A full, exact copy of the records below is the required answer.

::: TASK INPUT :::

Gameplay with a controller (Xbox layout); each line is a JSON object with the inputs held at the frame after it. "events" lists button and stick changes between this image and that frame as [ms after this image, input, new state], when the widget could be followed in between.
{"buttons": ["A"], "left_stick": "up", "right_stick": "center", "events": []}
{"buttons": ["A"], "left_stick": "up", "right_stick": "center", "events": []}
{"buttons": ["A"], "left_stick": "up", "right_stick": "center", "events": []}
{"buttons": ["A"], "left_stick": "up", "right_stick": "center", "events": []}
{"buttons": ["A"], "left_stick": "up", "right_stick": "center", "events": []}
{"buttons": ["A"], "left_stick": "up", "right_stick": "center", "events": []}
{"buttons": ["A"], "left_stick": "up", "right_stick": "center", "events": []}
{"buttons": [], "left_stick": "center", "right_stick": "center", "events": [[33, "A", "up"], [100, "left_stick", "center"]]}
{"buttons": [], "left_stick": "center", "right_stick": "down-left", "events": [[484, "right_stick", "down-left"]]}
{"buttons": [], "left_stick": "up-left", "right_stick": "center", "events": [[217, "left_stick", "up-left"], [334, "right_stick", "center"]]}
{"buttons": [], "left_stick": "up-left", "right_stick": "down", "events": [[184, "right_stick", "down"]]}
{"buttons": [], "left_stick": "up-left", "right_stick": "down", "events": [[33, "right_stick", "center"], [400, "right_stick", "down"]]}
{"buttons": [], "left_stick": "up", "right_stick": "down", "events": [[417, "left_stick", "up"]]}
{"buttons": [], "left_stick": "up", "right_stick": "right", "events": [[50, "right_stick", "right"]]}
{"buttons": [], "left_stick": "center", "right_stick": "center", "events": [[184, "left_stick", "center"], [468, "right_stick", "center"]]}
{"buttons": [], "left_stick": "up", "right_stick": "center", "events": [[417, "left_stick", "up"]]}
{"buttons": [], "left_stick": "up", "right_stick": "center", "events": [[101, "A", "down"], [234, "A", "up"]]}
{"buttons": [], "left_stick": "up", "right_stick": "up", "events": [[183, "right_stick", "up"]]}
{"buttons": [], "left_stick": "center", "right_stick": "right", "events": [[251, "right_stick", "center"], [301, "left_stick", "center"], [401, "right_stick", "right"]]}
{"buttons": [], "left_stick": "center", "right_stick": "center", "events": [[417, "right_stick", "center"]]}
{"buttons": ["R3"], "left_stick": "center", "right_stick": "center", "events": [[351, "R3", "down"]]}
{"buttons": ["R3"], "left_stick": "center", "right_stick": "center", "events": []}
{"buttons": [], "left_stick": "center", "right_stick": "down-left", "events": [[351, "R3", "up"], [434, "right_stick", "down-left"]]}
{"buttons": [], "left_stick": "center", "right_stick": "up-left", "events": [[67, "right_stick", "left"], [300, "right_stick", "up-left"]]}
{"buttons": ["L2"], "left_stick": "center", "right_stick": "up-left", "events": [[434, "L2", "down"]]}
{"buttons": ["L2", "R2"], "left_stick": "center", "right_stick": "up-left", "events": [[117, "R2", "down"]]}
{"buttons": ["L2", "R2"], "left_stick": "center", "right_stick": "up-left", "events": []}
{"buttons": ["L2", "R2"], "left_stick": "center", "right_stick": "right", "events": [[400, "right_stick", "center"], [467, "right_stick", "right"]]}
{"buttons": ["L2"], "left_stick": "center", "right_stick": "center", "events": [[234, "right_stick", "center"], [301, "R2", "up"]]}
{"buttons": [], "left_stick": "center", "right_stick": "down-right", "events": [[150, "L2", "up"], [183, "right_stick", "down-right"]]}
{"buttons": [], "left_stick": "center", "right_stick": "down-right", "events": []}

:::

* **PROBLEM SOLUTION**:
Gameplay with a controller (Xbox layout); each line is a JSON object with the inputs held at the frame after it. "events" lists button and stick changes between this image and that frame as [ms after this image, input, new state], when the widget could be followed in between.
{"buttons": ["A"], "left_stick": "up", "right_stick": "center", "events": []}
{"buttons": ["A"], "left_stick": "up", "right_stick": "center", "events": []}
{"buttons": ["A"], "left_stick": "up", "right_stick": "center", "events": []}
{"buttons": ["A"], "left_stick": "up", "right_stick": "center", "events": []}
{"buttons": ["A"], "left_stick": "up", "right_stick": "center", "events": []}
{"buttons": ["A"], "left_stick": "up", "right_stick": "center", "events": []}
{"buttons": ["A"], "left_stick": "up", "right_stick": "center", "events": []}
{"buttons": [], "left_stick": "center", "right_stick": "center", "events": [[33, "A", "up"], [100, "left_stick", "center"]]}
{"buttons": [], "left_stick": "center", "right_stick": "down-left", "events": [[484, "right_stick", "down-left"]]}
{"buttons": [], "left_stick": "up-left", "right_stick": "center", "events": [[217, "left_stick", "up-left"], [334, "right_stick", "center"]]}
{"buttons": [], "left_stick": "up-left", "right_stick": "down", "events": [[184, "right_stick", "down"]]}
{"buttons": [], "left_stick": "up-left", "right_stick": "down", "events": [[33, "right_stick", "center"], [400, "right_stick", "down"]]}
{"buttons": [], "left_stick": "up", "right_stick": "down", "events": [[417, "left_stick", "up"]]}
{"buttons": [], "left_stick": "up", "right_stick": "right", "events": [[50, "right_stick", "right"]]}
{"buttons": [], "left_stick": "center", "right_stick": "center", "events": [[184, "left_stick", "center"], [468, "right_stick", "center"]]}
{"buttons": [], "left_stick": "up", "right_stick": "center", "events": [[417, "left_stick", "up"]]}
{"buttons": [], "left_stick": "up", "right_stick": "center", "events": [[101, "A", "down"], [234, "A", "up"]]}
{"buttons": [], "left_stick": "up", "right_stick": "up", "events": [[183, "right_stick", "up"]]}
{"buttons": [], "left_stick": "center", "right_stick": "right", "events": [[251, "right_stick", "center"], [301, "left_stick", "center"], [401, "right_stick", "right"]]}
{"buttons": [], "left_stick": "center", "right_stick": "center", "events": [[417, "right_stick", "center"]]}
{"buttons": ["R3"], "left_stick": "center", "right_stick": "center", "events": [[351, "R3", "down"]]}
{"buttons": ["R3"], "left_stick": "center", "right_stick": "center", "events": []}
{"buttons": [], "left_stick": "center", "right_stick": "down-left", "events": [[351, "R3", "up"], [434, "right_stick", "down-left"]]}
{"buttons": [], "left_stick": "center", "right_stick": "up-left", "events": [[67, "right_stick", "left"], [300, "right_stick", "up-left"]]}
{"buttons": ["L2"], "left_stick": "center", "right_stick": "up-left", "events": [[434, "L2", "down"]]}
{"buttons": ["L2", "R2"], "left_stick": "center", "right_stick": "up-left", "events": [[117, "R2", "down"]]}
{"buttons": ["L2", "R2"], "left_stick": "center", "right_stick": "up-left", "events": []}
{"buttons": ["L2", "R2"], "left_stick": "center", "right_stick": "right", "events": [[400, "right_stick", "center"], [467, "right_stick", "right"]]}
{"buttons": ["L2"], "left_stick": "center", "right_stick": "center", "events": [[234, "right_stick", "center"], [301, "R2", "up"]]}
{"buttons": [], "left_stick": "center", "right_stick": "down-right", "events": [[150, "L2", "up"], [183, "right_stick", "down-right"]]}
{"buttons": [], "left_stick": "center", "right_stick": "down-right", "events": []}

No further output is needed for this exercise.